SET OF TASKS
1. Copy the Harold Cressy article from "The scene is" up to and including "to overcome difficulty.", changing "motto" to "watchword".
2. Please go on with the Harold Cressy article from the point where it stops.

SELECTION
####################
Weekend Argus (Saturday Edition)
Harold Cressy is more than a school
Famed city institute of learning embodies courage, community spirit and intellectual pursuit
MUDDY pools of rain water and seepage from a gougedout embankment at a building site on the fringe of the city reflect the chilly grey sky of an unseasonably inclement afternoon, and the outline of a work-in-progress that is as much about the past as the future.
The scene is dominated by a bold modern structure whose greater meaning is inadequately contained in its formal description as a “multi-purpose hall”.
The emergent multimillion- rand building is more accurately an expression of the challenging motto, volenti nihil difficile – “to those who are willing, nothing is difficult” – of a historic school that richly commemorates the willingness to overcome difficulty.
“Harold Cressy” is at once a school, 65 this year, and an amalgam of ideas, influences and convictions. It is also, as the most remarkable schools are, a family, and, in a sense, the new hall rising on the lower portion of the Roeland Street campus is a product of it.
####################
EXTRACTED MATERIAL

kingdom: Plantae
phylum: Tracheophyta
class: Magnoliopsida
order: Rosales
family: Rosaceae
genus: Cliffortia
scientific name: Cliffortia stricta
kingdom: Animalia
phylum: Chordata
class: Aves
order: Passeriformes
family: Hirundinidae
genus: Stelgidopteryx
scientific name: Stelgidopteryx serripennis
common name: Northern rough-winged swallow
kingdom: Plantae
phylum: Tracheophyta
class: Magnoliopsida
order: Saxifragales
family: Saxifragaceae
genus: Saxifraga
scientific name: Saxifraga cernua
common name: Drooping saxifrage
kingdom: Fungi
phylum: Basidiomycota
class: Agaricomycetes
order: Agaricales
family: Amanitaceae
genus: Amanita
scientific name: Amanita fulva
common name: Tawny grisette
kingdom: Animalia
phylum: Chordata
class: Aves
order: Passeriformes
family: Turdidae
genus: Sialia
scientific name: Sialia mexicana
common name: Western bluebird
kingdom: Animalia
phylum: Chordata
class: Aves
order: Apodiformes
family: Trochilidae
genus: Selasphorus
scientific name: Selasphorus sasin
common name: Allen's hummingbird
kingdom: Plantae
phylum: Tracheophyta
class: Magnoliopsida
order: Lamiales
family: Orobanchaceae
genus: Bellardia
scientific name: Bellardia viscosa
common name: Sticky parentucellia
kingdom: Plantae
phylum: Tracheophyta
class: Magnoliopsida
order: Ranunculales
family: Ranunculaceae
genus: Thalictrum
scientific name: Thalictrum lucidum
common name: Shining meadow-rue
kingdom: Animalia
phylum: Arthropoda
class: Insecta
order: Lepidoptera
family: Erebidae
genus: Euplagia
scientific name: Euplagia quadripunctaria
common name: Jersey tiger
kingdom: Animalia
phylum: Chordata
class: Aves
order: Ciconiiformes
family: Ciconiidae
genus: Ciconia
####################
OUTPUTS BY TASK
1.
The scene is dominated by a bold modern structure whose greater meaning is inadequately contained in its formal description as a “multi-purpose hall”.
The emergent multimillion- rand building is more accurately an expression of the challenging watchword, volenti nihil difficile – “to those who are willing, nothing is difficult” – of a historic school that richly commemorates the willingness to overcome difficulty.

2.
It is a family that counts some famous figures among its offspring – former activist and highly regarded finance minister Trevor Manuel, film composer Trevor Jones (he has scored more than 100 movies, including Notting Hill, Mississippi Burning and Excalibur, and dozens of TV series), radio and television personality Randall Abrahams, scholar and former deputy vice-chancellor of UCT Crain Soudien, Alexander Forbes former chief executive Edward Kieswetter, playwright and arts activist Mike van Graan, and UCT historian Mohamed Adhikari, the biographer, incidentally, of the man after whom the school is named. Notably, the principal today, Khalied Isaacs, is a former pupil, who matriculated in 1990.
Chiefly, though, the Harold Cressy community is a gathering of what might be termed ordinary people of the Western Cape, drawn often from less wealthy homes and, for a long period of its history, the deliberately disadvantaged majority.
And it is this broader community, the famed few and the obscure many, who have been – and must continue – raising the millions needed to complete the new hall, conceived as a venue for school and community to confirm Harold Cressy’s place at the centre, not the fringe, of the metropole.
Here, no less, the school motto is meaningful.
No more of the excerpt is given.